BUILDING A BETTER MODEL
For Chuck Stokes, the field’s next step is to make its contributions easier to understand by putting together new and better “models” for palliative care (and for hospice, which is just as important)—models that can be replicated in different communities and different parts of the healthcare system. Stokes’s hospice model proposes a more consumer-centric language and approach to how hospices present themselves to their community and how this image could be aligned with consumer expectations.
“I’d like to see the hospice program develop to another level,” he said. Develop a palliative care and hospice scorecard and share the data transparently with healthcare organizations and consumers. “You’ll have a higher probability of getting that value proposition through to healthcare executives,” Stokes explained.
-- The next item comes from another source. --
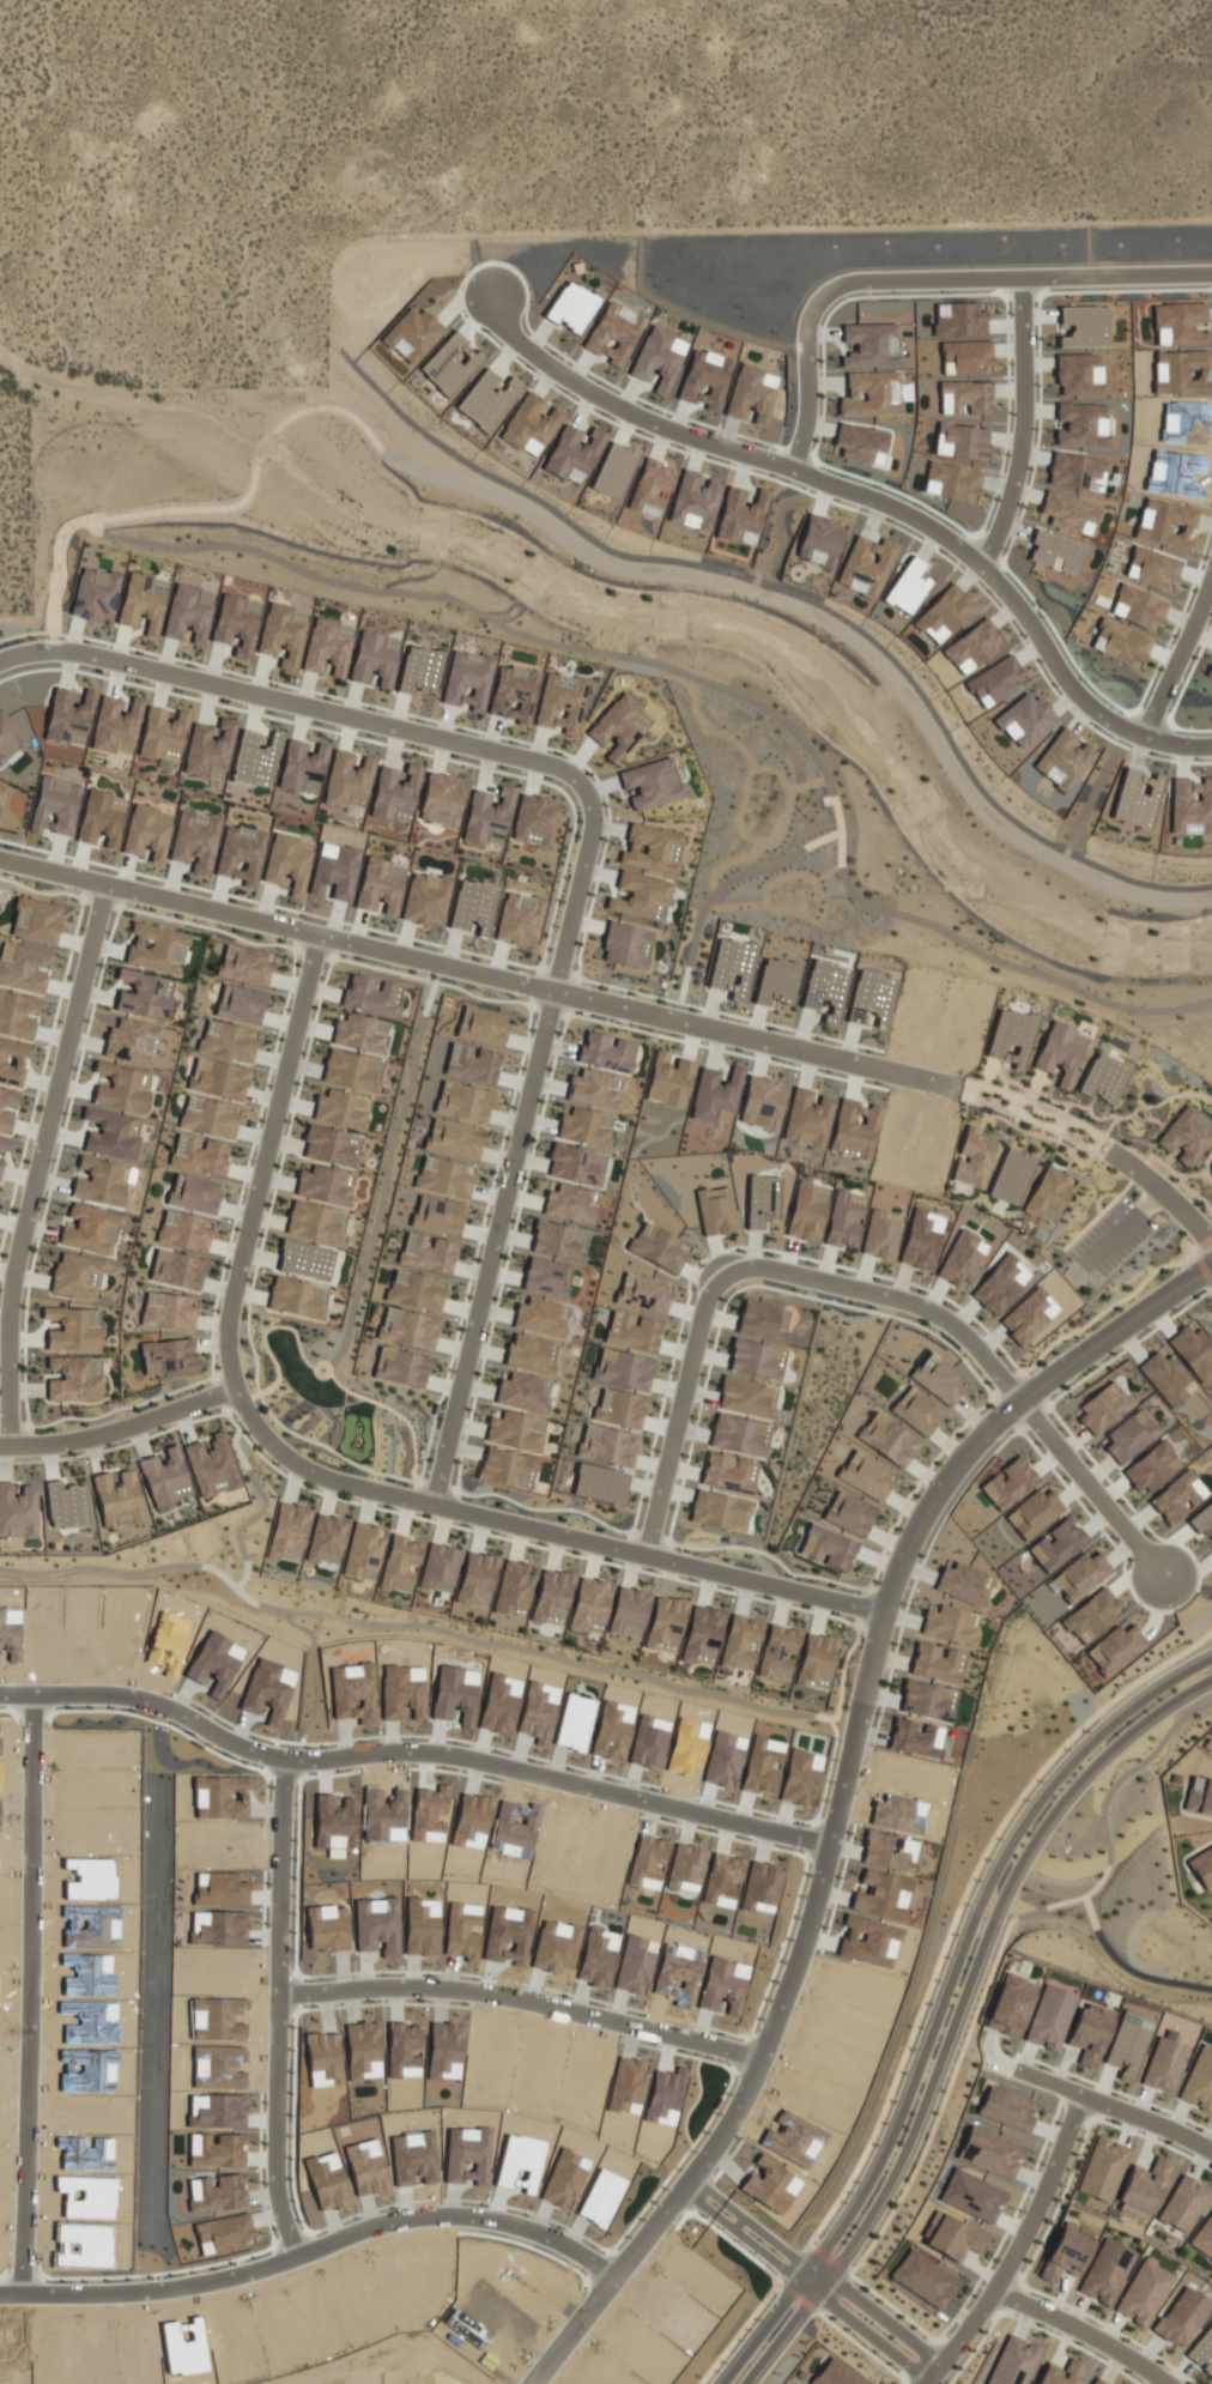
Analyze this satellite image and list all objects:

Make sure everyone is clear on the distinction between palliative care and hospice and the point of appropriate transition and transfer between the two. “Can you bundle and package all of that into a model program for the home environment and then implement as much as your hospital or healthcare system can afford to implement, managing and caring for patients in the home, with greater use of telemedicine and other new technologies?” he poses. This reduces readmissions to the emergency department, the hospital, and the ICU, thus reducing overall costs of care.
Stokes thinks there are four or five things that people particularly care about at the end of life. That list could include the patient’s spiritual well-being; getting financial affairs in order with a visit from the hospice financial counselor; unresolved relationships; the control of discomfort; even the patient’s bucket list of things they wanted to accomplish before they transition from this life.
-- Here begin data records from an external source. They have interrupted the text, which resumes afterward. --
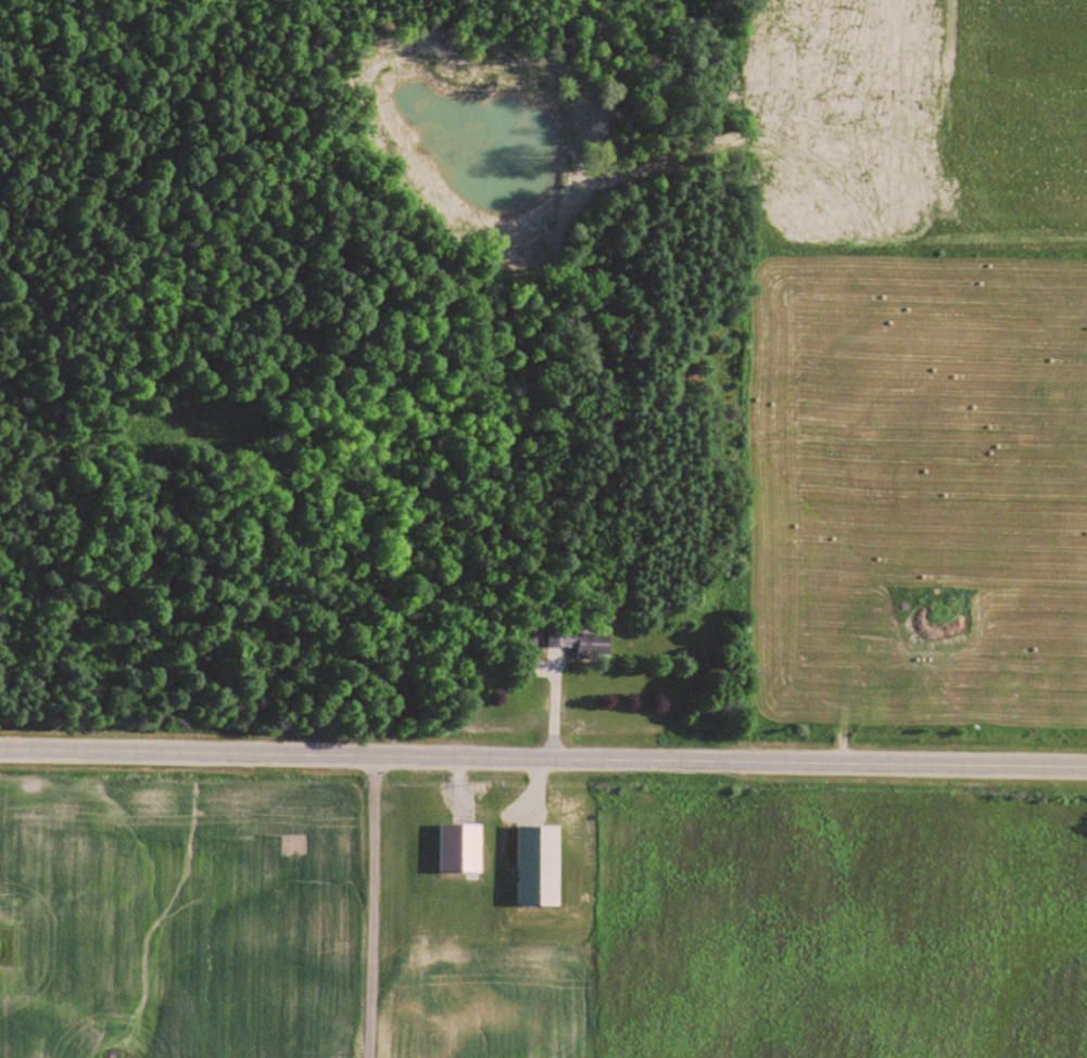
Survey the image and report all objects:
building: (582, 642)
building: (539, 668)
road: (543, 755)
building: (460, 847)
road: (372, 905)

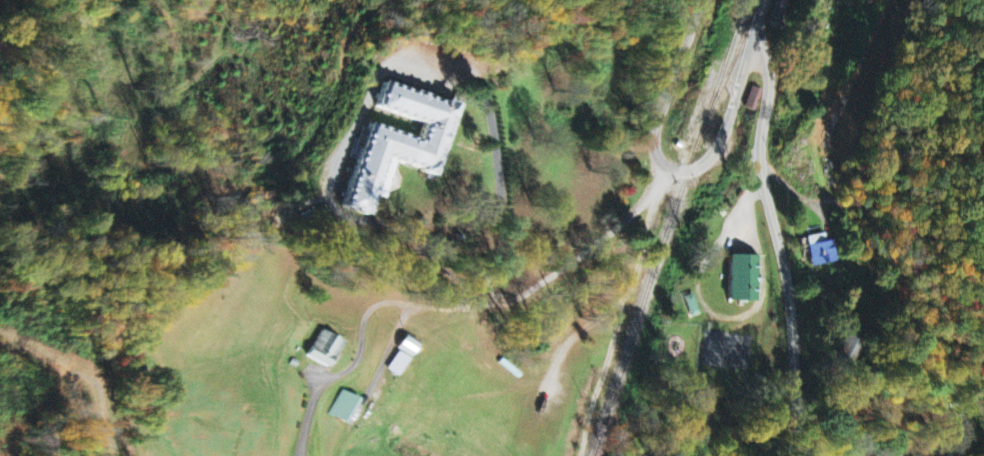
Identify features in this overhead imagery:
building: (783, 12)
road: (762, 24)
road: (380, 71)
road: (675, 83)
building: (755, 99)
road: (729, 130)
building: (403, 142)
railway: (669, 228)
road: (782, 249)
building: (822, 251)
building: (743, 279)
building: (691, 306)
road: (460, 307)
road: (625, 312)
building: (409, 346)
building: (325, 349)
building: (400, 364)
building: (347, 408)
The goal of palliative care and hospice programs should be to help people live their highest quality of life and to be fully prepared for their ultimate, eventual transition. “The message is: we are going to put you in this hospice program, and we are going to try to create an exceptional experience as you transition, living fully for whatever time you have left. We’re going to try to create an experience for your family that you’re leaving behind.”
He also recommended a similar set of consumer-centric goals for palliative care to meet, “with the problems we will solve for the person. That should be attractive to the people who are responsible for the costs of caring for seriously ill patients,” he said.
“We could ask healthcare system foundations to help support and fund development of these models,” Stokes said. “Let’s enlist eight or 10 national leaders in hospice and palliative care—your best and brightest—who agree to spend the next 6 to 8 months creating these models of consumer-oriented best practices, asking what can be learned from other healthcare systems and from other countries, and then putting together a white paper of best practices.” Then quantify what hard dollar savings result from providing palliative care and how it improves patients’ quality of life.
Such a model may also improve engagement for doctors and other health professionals, bringing them back to their “why” in choosing a career in health care in the first place, he said. But these models have to be easily understood, easily communicated—and easily quantifiable. That is just essential in today’s healthcare industry.
Reference
- Lustbader D, Mudra M, Romano C, et al. The impact of a home-based palliative care program in an accountable care organization. J Palliat Med. 2017;20(1):23-28.
Larry Beresford is a medical journalist in Oakland, CA, with a strong interest in hospice and palliative care.
A friend of the Academy, Chuck Stokes died suddenly on July 23, 2024. Our hearts are with his family and friends in their time of grief.